Assicurazioni Italiane, ottimismo sullo stress test 2014

Dopo il mondo delle banche, anche quello delle assicurazioni europee è investito dagli stress test che stanno verificando la tenuta e la solidità patrimoniale dell’industria assicurativa dei vari Paesi dell’Ue.

In Italia questo universo cresce di fatturato secondo i dati comunicati ieri dall’Ania (associazione Nazionale fra le Imprese Assicuratrici).

I risultati degli stress test invece si conosceranno solo nei primi giorni del mese di Dicembre, ma già oggi si ascoltano le prime anticipazioni che sorridono tutte al mondo delle assicurazioni in Italia.

Come gli stress test bancari sono a cura della Bce, quelli assicurativi vengono preparati ed eseguiti dall’Eiopa (Autorità europea delle assicurazioni e delle pensioni aziendali e professionali), e pare che i risultati che verranno pubblicati tra poco più di un mese garantiranno la solidità patrimoniale delle società di assicurazioni italiane: anche quelle in passivo insomma avrebbero offerto garanzie sufficienti ad un giudizio positivo.

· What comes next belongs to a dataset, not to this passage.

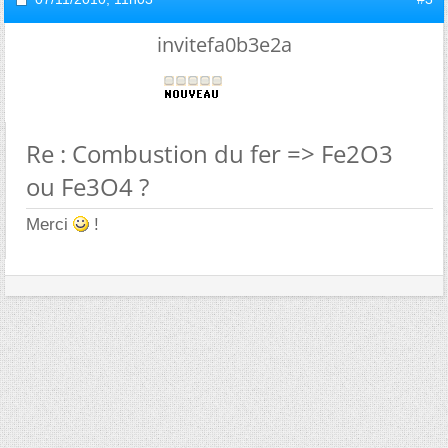
invitefa0b3e2a
Re : Combustion du fer => Fe2O3
ou Fe3O4 ?
Merci
!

Come detto precedentemente l’industria assicurativa, a dispetto della maggior parte degli altri settori, continua a crescere di fatturato in Italia, con l’utile che passa nel secondo semestre del 2014 a 3,8 miliardi di euro, contro i 3,1 miliardi dei primi 6 mesi e conferma in maniera ancora più chiara che il bilancio del 2014 per le assicurazioni italiane sarà migliore rispetto a quello del 2013.

Il presidente dell’Ania, Aldo Minucci, in occasione del sedicesimo “Annual Assicurazioni” organizzato dal Sole 24 Ore in collaborazione con Bcg Group, ha quindi tenuto a sottolineare con soddisfazione i risultati economici del 2014, anche in considerazione di un contesto strutturale molto negativo, con il crollo del mercato delle Rc Auto, la maggiore competizione imposta dalle nuove norme in materia e da tassi di conseguenza molto più bassi rispetto al passato.

La tanta concorrenza che ha abbassato di molto la percentuale del precedente 90% dei rinnovi annuali delle Rc Auto nella stessa compagnia, e la crisi per lo stesso motivo nel settore casa (dove i tassi continuano ad abbassarsi per la competizione esistente), può quindi, secondo gli esperti, avere degli effetti molto limitati, grazie ai nuovi settori: la responsabilità civile non auto, ramo che insieme a quello dei rischi informatici è individuato fra quelli a maggiore tasso di crescita.

Senza dimenticare la possibilità di migliorare, per le assicurazioni, il settore del risparmio gestito.